It's money out of thin air to offset the expense.
It's not coming out of thin air. The money to pay for the iTunes transactions is coming from the "lump sum" in your iTunes account. The current amount of this "lump sum" should be listed as an asset. If you put more money into this "lump sum" amount, you should record that as a debit to wherever the money comes from and a credit to your iTunes account. When you make an iTunes transaction, you should record that as a debit to your iTunes account and a credit to wherever your money went to in iTunes. If this doesn't answer your question, then you should make your question clearer, because I'm not sure what the issue is.
EDIT:
You've commented that you are paying for business expenses out of a personal iTunes account. Best practices would be to have a separate iTunes account for business expenses. As it is now, you're paying for business expenses with a personal account, and your confusion as to how to do the accounting is a manifestation of this mixing of funds. The reason there's money coming out of "thin air" is that your personal money is bleeding into your business without proper accounting.
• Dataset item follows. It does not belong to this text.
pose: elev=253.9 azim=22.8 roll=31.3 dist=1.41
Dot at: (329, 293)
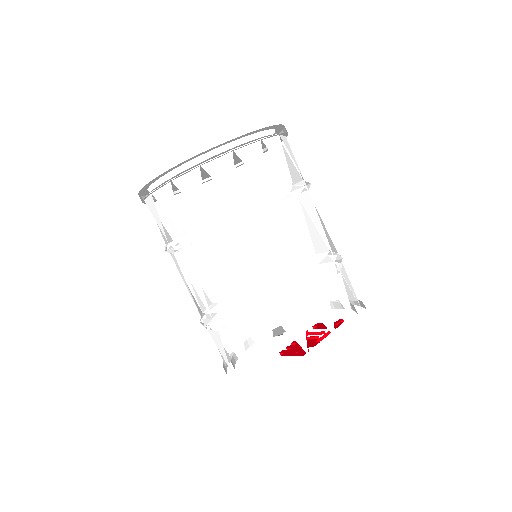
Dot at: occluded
If you insist on having only one iTunes account, you should at the very least create a "virtual" account. Every time you pay for a business expense with your iTunes account, debit this virtual account. This will of course accrue an increasingly large negative balance. This represents the fact that every payment you make from your personal iTunes account to pay for a business expense creates a debt that your business owes to you as a person. One way to handle this would be to put money into your actual iTunes account from a business account, debit that account, and credit your virtual business iTunes account. By doing this, your business is paying you as a person back, and so the debt (represented by the negative balance of your virtual iTunes account) decreases.
Depending on the structure of your business, you may be able to create an "owner equity contribution" account. You as a person can put money into that account, either by "forgiving" the debt that your business owes the actual iTunes account, or by putting money into your actual iTunes account from your personal fund and recording it as a deposit into your virtual iTunes account. Both of these actions amount to you explicitly investing your personal money into the business, and should be treated a equity contributions. Again, this does depend on the structure of your business, so you'll have to look at what rules on equity contributions apply to your particular case.